The super information super highway

Some days, it's easy to forget the power of the internet

Was anyone else surprised to learn that BBC TV presenters with “significant brain injuries” aren’t too dissimilar from TV presenters that don’t have such damage?

I must say I am glad that Richard Hammond is on the road to recovery and oddly, he’s breaking speed limits in this process as well.

When news broke that Top Gear’s favourite Hamster had crashed at 300 mph, I had several people contact me for information. I write the odd car review for the New Zealand Top Gear magazine but Richard and I hardly hang out together. In fact I, like everyone else, used Google and hunted out the news stories.

Initially the best source was the BBC. However, someone at Beeb Online decided to update the story within the original URL without writing UPDATE or NEW or anything useful at the top of the page. I kept looking for new stories only to find all the news was in the original story. It was a long night for the Hamster and his family and a long day hitting refresh here in New Zealand.

In the end I discovered the BBC was being very careful in what it did report. Corporate sensibilities overtaking the newshound, I fear. Instead, I switched to Wikinews, an offshoot of Wikipedia. There I found an avid Top Gear fan who was listening to local radio in the UK and writing down snippets and opinion. For the first day, that sufficed. For the rest of the week I set up a Google news alert. Handy things, news alerts, except it swiftly became apparent that Google looks only at news stories, not columns, and is designed for American readers. It didn’t get any of the opinion pieces from the UK dailies on whether Top Gear should carry on or Clarkson’s wonderful column about his mate and the crash and how they’d discussed what to do should one of them die.

That’s not the only news story I follow online though. The power of the news alert is such that I have kept up with the stupendously strange tale of Corey Maye, a man who was woken by the sound of armed men breaking into his house, who grabbed his handgun (yes, this is in the US) and who shot dead the first guy into the room. Only then did the others mention they were police officers serving a “no knock” warrant. The dead police officer turned out to be the son of the local police chief and one quick trial later, Maye ended up on death row.

Fortunately, an appeal judge has thrown out the sentence, but not the verdict, following much pressure not from the national media in the US but from a number of bloggers who have kept people like myself informed.

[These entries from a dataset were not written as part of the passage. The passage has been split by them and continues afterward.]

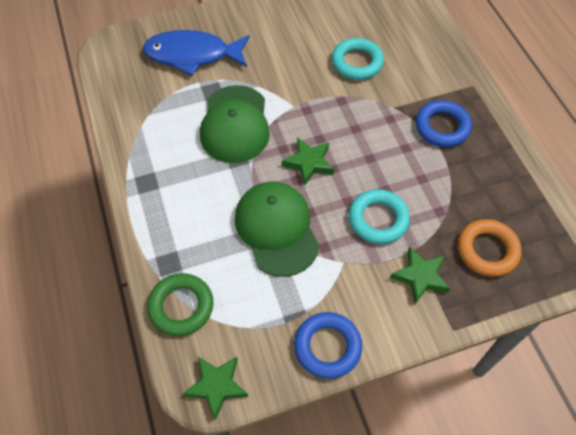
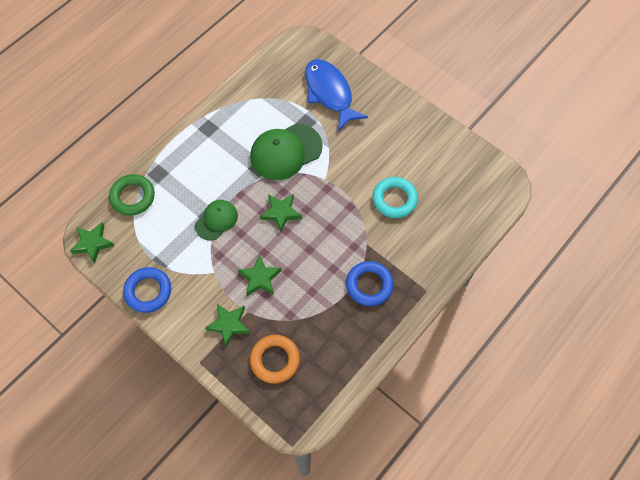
camera: 60 degrees right, 5 degrees up
green cap [235,181,320,277] -> green cap [195,200,238,240], size x0.60
turquoise ring [349,189,410,244] -> green star [238,255,282,296]

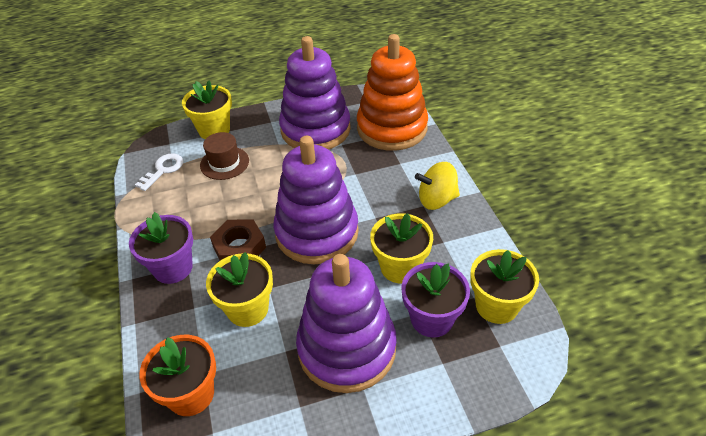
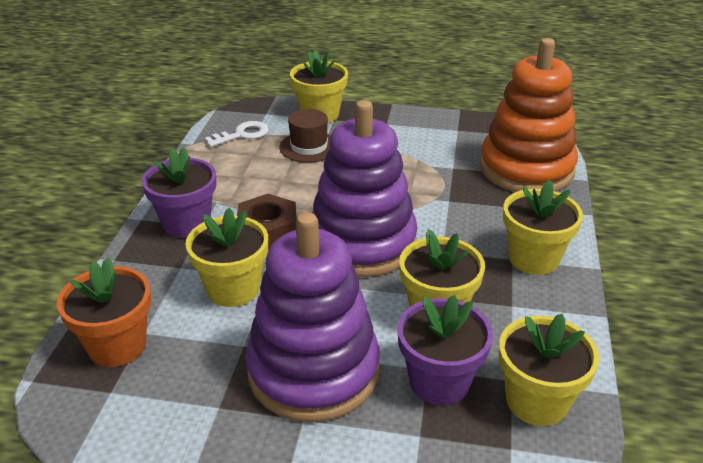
camera: 25 degrees right, 10 degrees down
purple stacking toy [279,36,351,150] -> none
yellow spinning top [415,162,460,210] -> yellow flower pot [503,180,583,275]

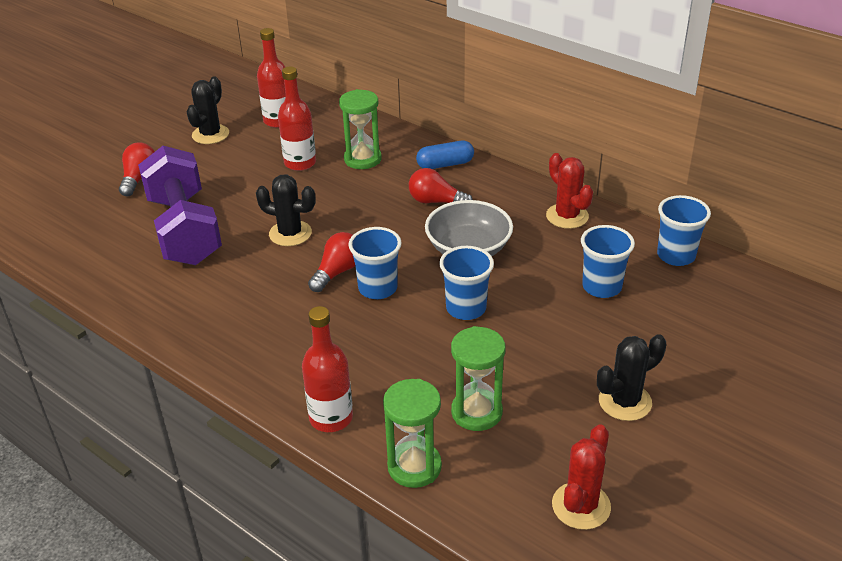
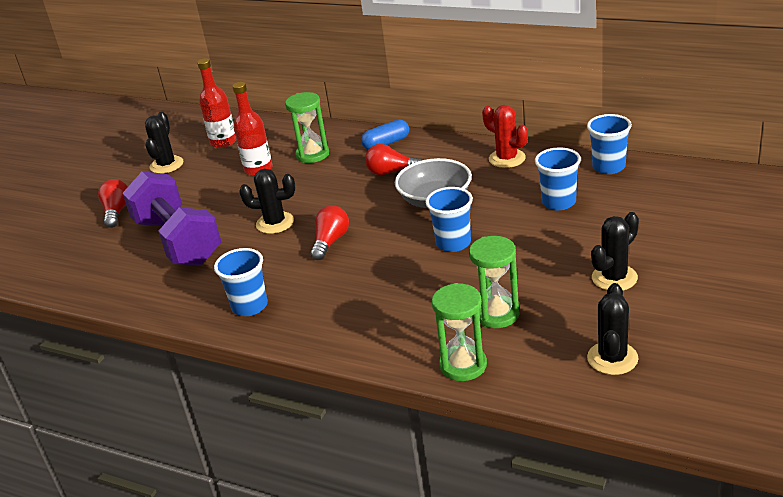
camera: 10 degrees left, 5 degrees down
red bottle [302,306,353,432] -> none
blue cup [348,227,402,299] -> blue cup moved to [214,248,268,316]
red cactus [552,424,611,530] -> black cactus [587,283,638,375]

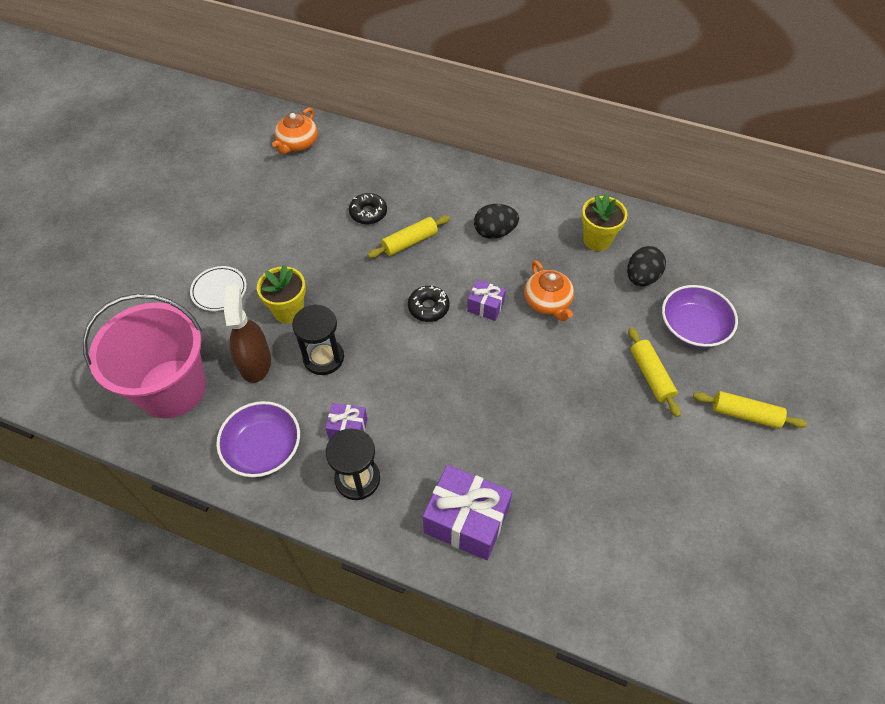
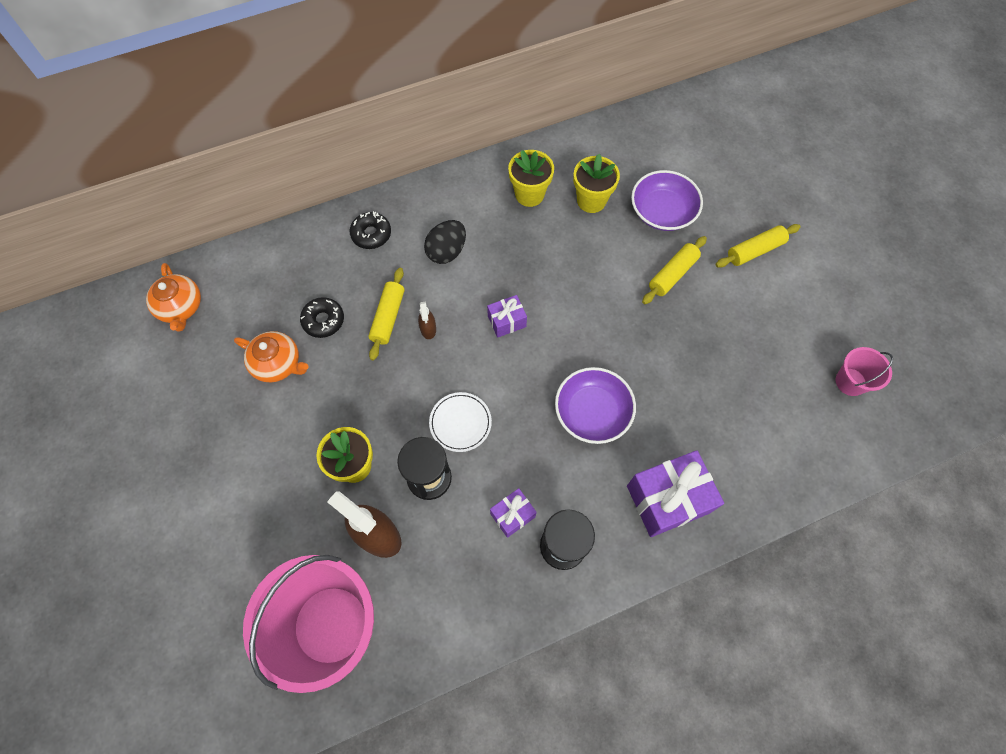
camera: 45 degrees left, 10 degrees up
white plate [190,266,247,311] -> white plate moved to [429,392,492,452]
purple bowl [216,401,300,477] -> purple bowl moved to [555,367,636,444]
black donut [408,286,449,322] -> black donut moved to [350,211,391,249]
orange teapot [524,260,574,321] -> orange teapot moved to [234,331,309,382]
black egg [627,246,666,286] -> yellow flower pot [573,154,620,213]
yellow rolling pin [628,327,681,417] -> yellow rolling pin turned 75 degrees counterclockwise [642,236,707,304]
none -> brown spray bottle [418,301,436,339]
none -> pink bucket [836,347,893,396]

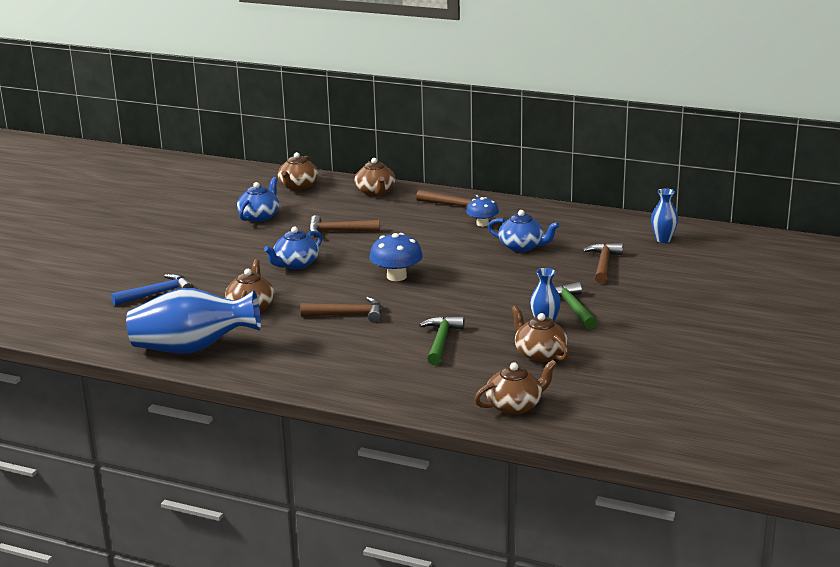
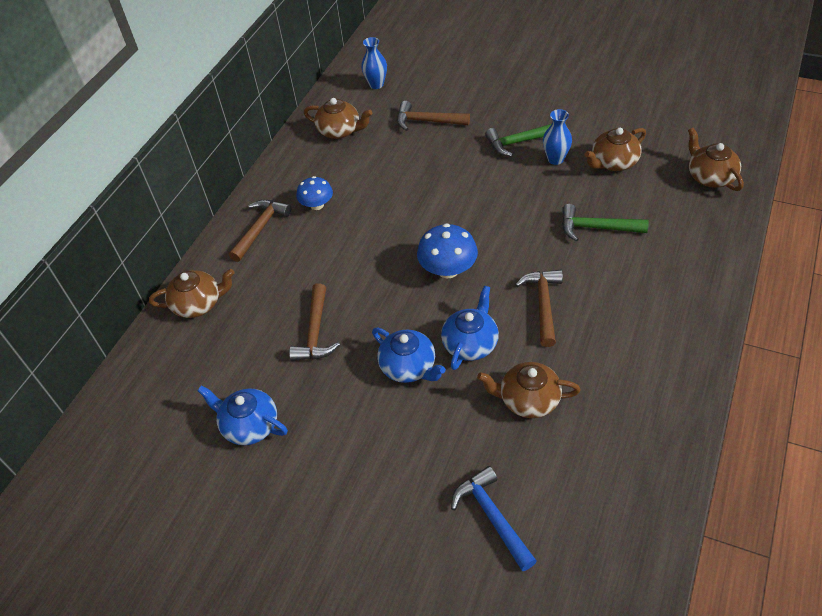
camera: 85 degrees left, 25 degrees up
blue vase [126,288,261,354] -> none
brown teapot [278,152,318,190] -> brown teapot moved to [304,98,372,139]
blue teapot [487,210,559,252] -> blue teapot moved to [441,286,499,370]

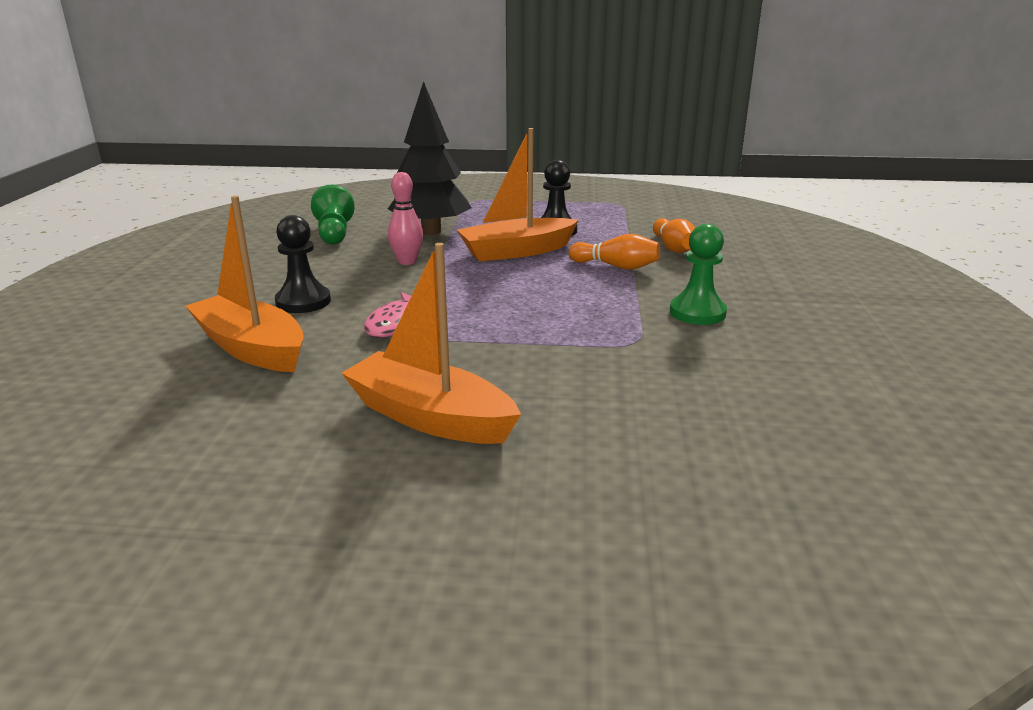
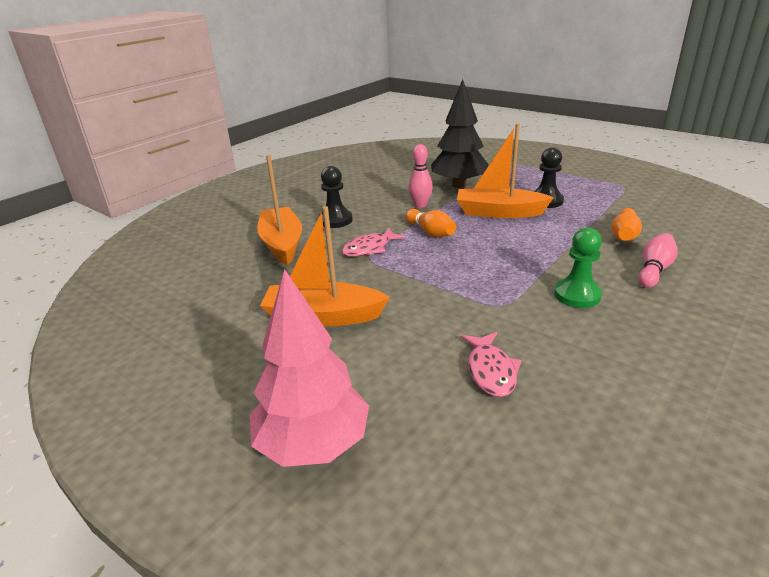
camera: 35 degrees right, 5 degrees up
green pawn [311,185,355,245] -> none
orange boat [341,243,521,444] -> orange boat turned 60 degrees counterclockwise [260,206,390,326]
orange bowling pin [569,234,660,270] -> orange bowling pin moved to [405,209,456,237]
none -> pink tree [250,269,369,467]
none -> pink fish [461,332,522,397]
none -> pink bowling pin [638,233,678,288]

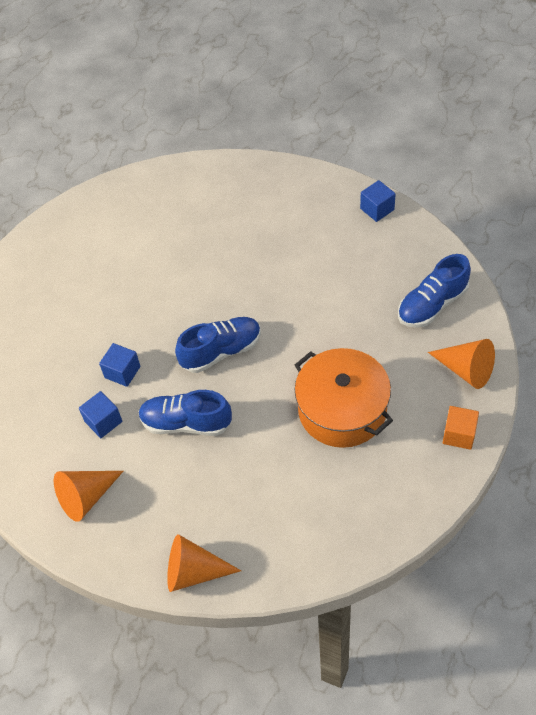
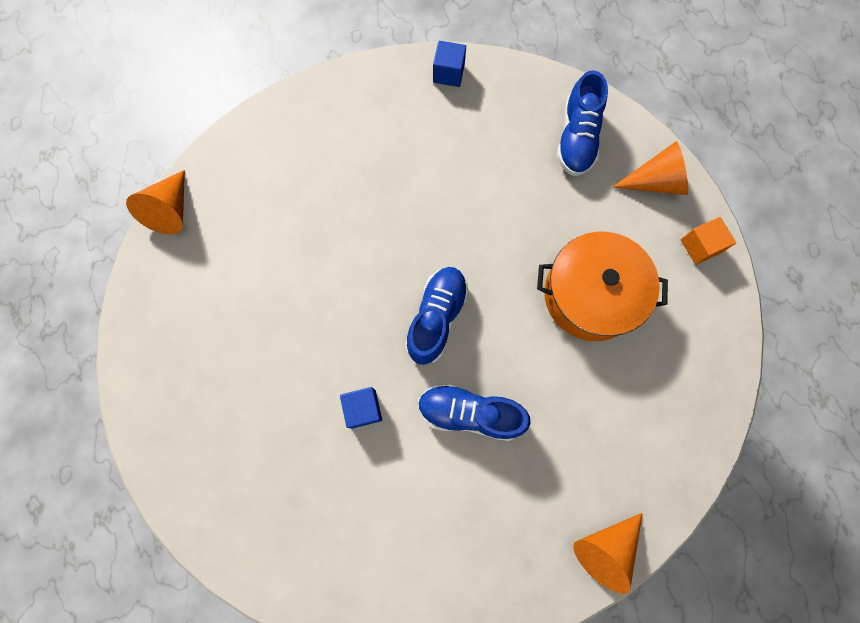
camera: 45 degrees left, 20 degrees up
orange cone [54,471,123,522] -> orange cone moved to [126,170,185,235]
blue cube [79,391,122,438] -> none
blue shoe [138,390,232,436] -> blue shoe turned 45 degrees clockwise [418,383,531,441]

Some days, it’s easy to forget the power of the internet. The idea that connecting information dots to create a bigger picture is such a fundamental one (think about the card file index) that it’s easy to forget just what an impact it can have.

For example, Google Earth is being used by archaeologists to pinpoint long lost villages, roads, towns and — yes — topless sunbathers. A decade ago this was science fiction.

This week brings the news that Intel plans to keep adding processors to its hardware, reaching 80-processor PCs within the next five years. That many processors, apart from keeping you toasty and warm, will deliver a trillion floating point operations per second. That’s a terabyte of data moved in a second — in a machine that can sit on your desk.

My own industry has been changed fundamentally by the new technologies and yours won’t be far behind — if it’s behind at all. Office productivity is one thing, but a terabyte of data a second in five years’ time … that’s something else again.